[pypy-dev] Great experience with PyPy

Thu Feb 7 12:55:42 CET 2013

Hi,

I would like to share short story with you and share what we have
accomplished with PyPy and its friends so far.

Company that I have worked for last 7 months (intentionally unnamed)
gave me absolute permission to pick up technologies on which we based
our solution. What we do is: crawl for PDFs and newspapers articles,
download, translate them if needed, OCR if needed, do extensive
analysis of downloaded PDFs and articles, store them in more organized
structures for faster querying, search for them and generate bunch of
complex reports.

>From very beginning I decided to go with PyPy no matter what. What we
picked is following:
* Flask for web framework, and few of its extensions such as
Flask-Login, Flask-Principal, Flask-WTF, Flask-Mail, etc.
* Cassandra as database because of its features and great experience
with it.
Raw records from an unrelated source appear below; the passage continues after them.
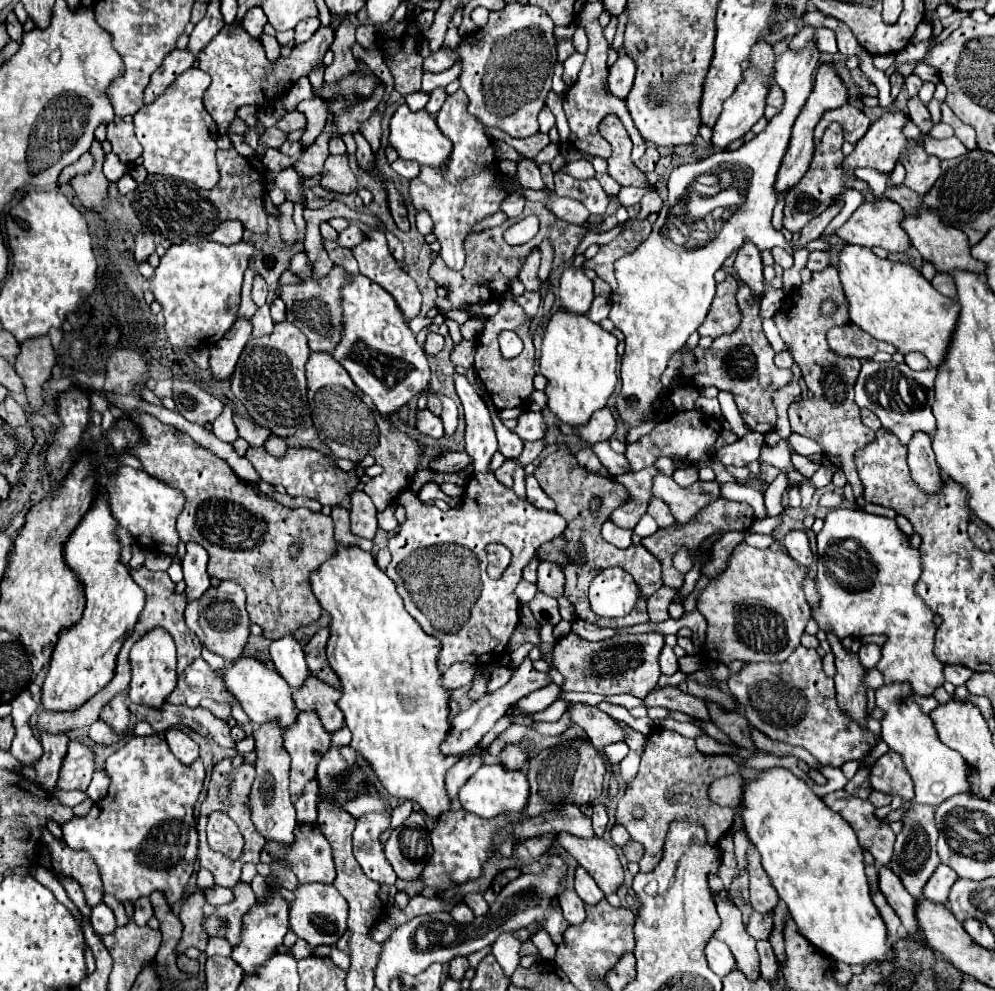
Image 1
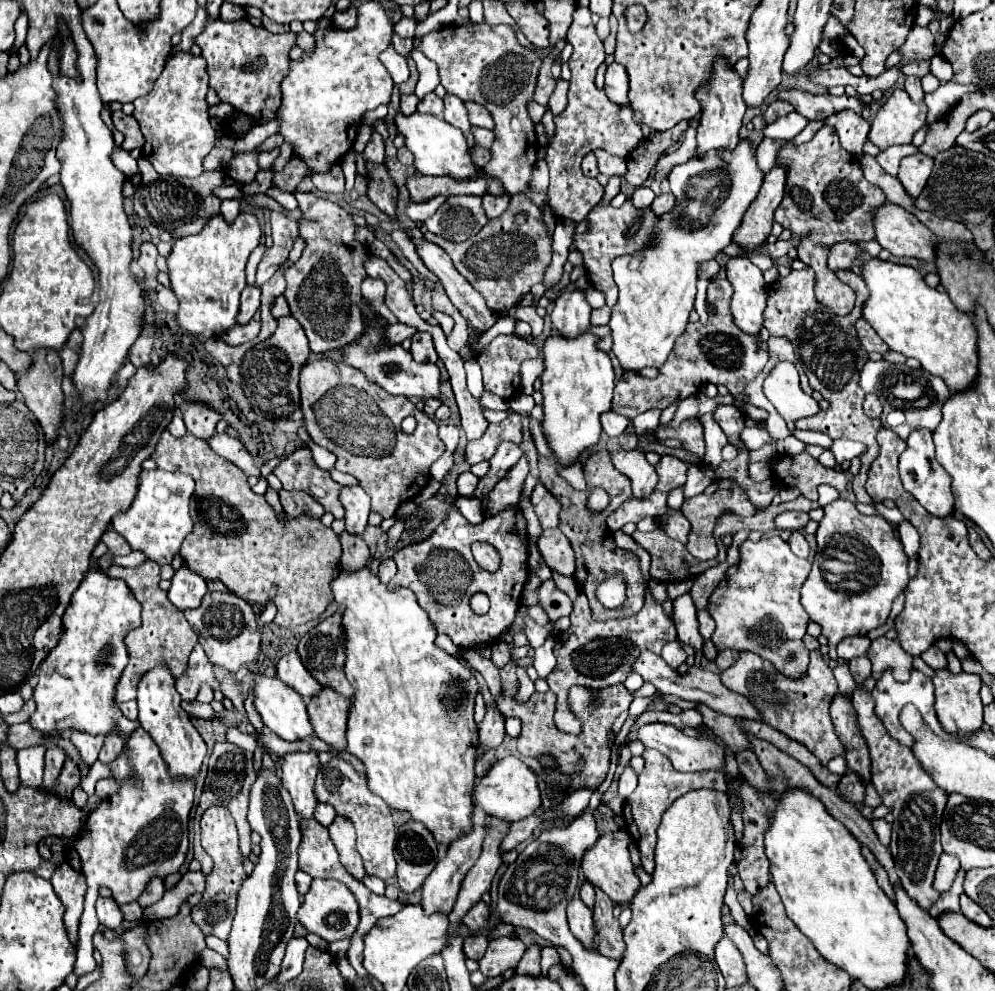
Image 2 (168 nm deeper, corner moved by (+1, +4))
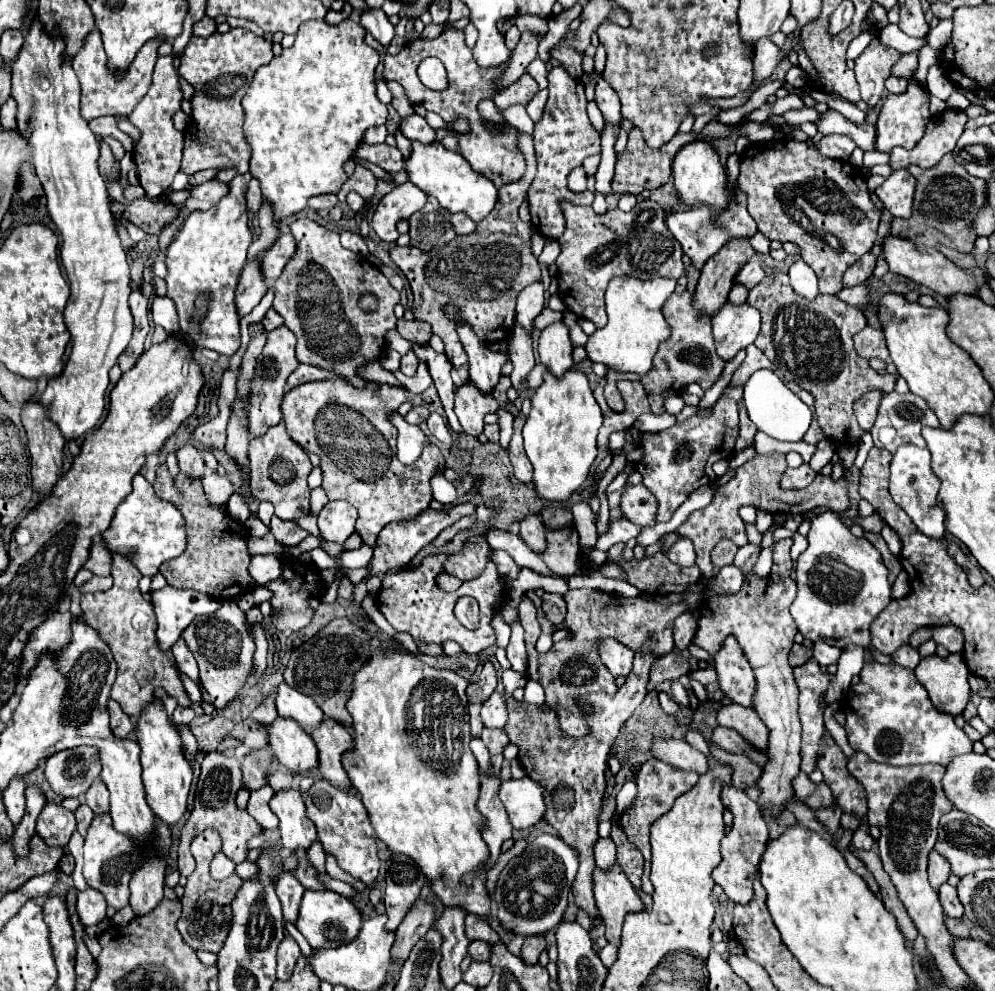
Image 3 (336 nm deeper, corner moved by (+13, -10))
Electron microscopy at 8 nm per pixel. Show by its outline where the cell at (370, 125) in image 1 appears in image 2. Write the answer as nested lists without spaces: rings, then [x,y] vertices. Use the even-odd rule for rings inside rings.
[[[373,130],[371,140],[369,140],[369,144],[367,144],[365,152],[363,152],[363,158],[365,158],[365,160],[371,160],[371,162],[375,162],[375,164],[381,164],[381,162],[383,162],[383,152],[385,152],[383,138],[381,138],[381,134],[379,134],[377,130]]]

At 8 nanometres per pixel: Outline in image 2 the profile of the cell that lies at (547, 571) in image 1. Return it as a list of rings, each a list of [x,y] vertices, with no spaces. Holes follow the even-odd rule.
[[[555,528],[547,534],[541,534],[537,540],[537,548],[541,552],[543,562],[553,570],[563,576],[571,576],[575,572],[575,554],[571,550],[571,544],[567,542],[565,534]]]

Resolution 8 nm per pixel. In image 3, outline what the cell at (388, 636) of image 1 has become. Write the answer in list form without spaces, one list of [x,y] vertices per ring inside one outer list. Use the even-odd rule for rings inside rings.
[[[383,646],[385,648],[375,652],[371,662],[355,674],[355,688],[347,700],[347,710],[353,716],[355,748],[343,756],[343,768],[353,788],[361,794],[377,838],[385,842],[393,854],[409,856],[423,870],[433,894],[445,906],[463,908],[469,914],[489,918],[491,898],[485,888],[489,848],[481,838],[483,816],[477,810],[479,766],[469,748],[471,732],[465,696],[469,682],[453,670],[429,668],[405,650]],[[391,652],[393,660],[387,660]],[[465,874],[473,876],[469,888],[461,884]]]

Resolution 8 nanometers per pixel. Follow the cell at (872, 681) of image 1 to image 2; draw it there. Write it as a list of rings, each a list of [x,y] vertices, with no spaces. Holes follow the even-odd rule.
[[[867,656],[853,658],[849,662],[849,670],[855,678],[853,706],[857,710],[857,724],[867,740],[869,754],[871,754],[871,784],[883,798],[883,804],[889,806],[891,814],[895,816],[893,836],[891,836],[891,854],[895,858],[895,870],[907,894],[921,908],[927,910],[939,898],[939,892],[933,890],[931,884],[933,884],[933,874],[939,856],[943,852],[939,842],[939,822],[941,822],[943,806],[947,802],[947,794],[943,794],[943,790],[939,790],[931,782],[931,778],[927,778],[927,774],[915,760],[913,752],[887,734],[881,718],[875,714],[875,700],[871,692],[863,688],[865,680],[871,676],[871,660]]]

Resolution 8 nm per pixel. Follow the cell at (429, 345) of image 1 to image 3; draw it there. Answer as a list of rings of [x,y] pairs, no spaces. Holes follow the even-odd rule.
[[[409,352],[407,356],[401,358],[401,368],[399,368],[399,370],[401,370],[405,376],[413,376],[413,374],[417,372],[417,366],[419,366],[417,356],[415,356],[413,352]]]

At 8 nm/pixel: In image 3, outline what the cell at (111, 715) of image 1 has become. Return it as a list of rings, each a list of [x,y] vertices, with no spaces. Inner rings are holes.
[[[95,780],[95,784],[91,784],[91,788],[85,794],[85,804],[93,810],[95,816],[101,814],[109,814],[109,792],[107,786],[103,784],[103,780]]]

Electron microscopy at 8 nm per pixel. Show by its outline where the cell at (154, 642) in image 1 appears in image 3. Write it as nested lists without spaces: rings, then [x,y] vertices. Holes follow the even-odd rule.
[[[153,700],[135,724],[137,744],[141,746],[141,766],[143,766],[143,784],[145,800],[153,814],[173,828],[187,810],[187,794],[191,786],[191,764],[183,756],[181,736],[171,724],[161,700]]]

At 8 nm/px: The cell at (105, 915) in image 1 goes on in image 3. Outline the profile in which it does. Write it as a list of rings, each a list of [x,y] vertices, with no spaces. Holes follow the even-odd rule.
[[[93,888],[77,892],[77,914],[83,926],[97,926],[105,918],[107,902],[103,900],[101,892]]]

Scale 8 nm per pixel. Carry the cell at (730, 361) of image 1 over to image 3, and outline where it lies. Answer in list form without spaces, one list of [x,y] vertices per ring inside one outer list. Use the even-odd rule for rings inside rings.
[[[691,292],[683,294],[671,294],[665,304],[663,304],[663,316],[671,328],[671,336],[659,344],[659,350],[653,358],[653,366],[647,374],[639,375],[636,373],[621,373],[613,368],[607,368],[607,382],[604,387],[604,397],[611,410],[622,412],[625,408],[624,400],[617,388],[620,380],[643,382],[645,392],[649,396],[651,412],[661,414],[663,410],[663,398],[671,394],[679,394],[689,382],[697,382],[703,390],[711,388],[715,380],[721,376],[725,364],[715,356],[715,342],[711,336],[711,322],[705,316],[697,316],[695,310],[691,308]]]

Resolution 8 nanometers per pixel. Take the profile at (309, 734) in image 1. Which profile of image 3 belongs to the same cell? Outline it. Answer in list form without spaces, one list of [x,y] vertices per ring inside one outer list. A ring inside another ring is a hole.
[[[285,790],[271,798],[271,810],[279,818],[281,846],[285,852],[297,848],[307,850],[317,840],[315,824],[305,814],[305,804],[299,790]]]

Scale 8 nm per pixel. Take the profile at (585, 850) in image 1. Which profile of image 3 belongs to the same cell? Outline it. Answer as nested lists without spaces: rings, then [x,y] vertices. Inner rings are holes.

PyCassa is used as client to talk to Cassandra server.
* ElasticSearch as distributed search engine, and its client library pyes.
* Whoosh as search engine, but with some modifications to support
Cassandra as storage and distributed locking.
* Redis, and its client library redis-py, for caching and to speed up
common auto-completion patterns.
* ZooKeeper, and its client library Kazoo, for distributed locking
which plays essential role in system for transaction-like behavior
over many services at once.
* Celery in conjunction with RabbitMQ for task distribution.
* Sentry for error logging.

What we have developed on our own are wrappers and clients for:
* Moses which is language translator
* Tesseract which is OCR engine
* Cassandra store for Whoosh
* wkhtmltopdf and wkhtmltoimage which are used for conversion of HTML
to PDF/Image
* etc

Now when product is finished and in final testing phase, I can say
that we did not regret because we used PyPy and stack around it.
Typical speed improvement is 2x-3x over CPython in our case, but
anyway we are mostly IO and memory bound, expect for Celery workers
where we do analysis which are again many small CPU intensive tasks
that are exchanged via RabbitMQ. Another reason why we don't see
speedup us is that we are dependent on external software (servers)
written in Erlang and Java.

I'm already planing to do Cassandra (distributed key/value only
database without index features), ZooKeeper, Redis and ElasticSearch
ports in Python for next projects, and hopefully opensource them.

Regards,
Marko Tasic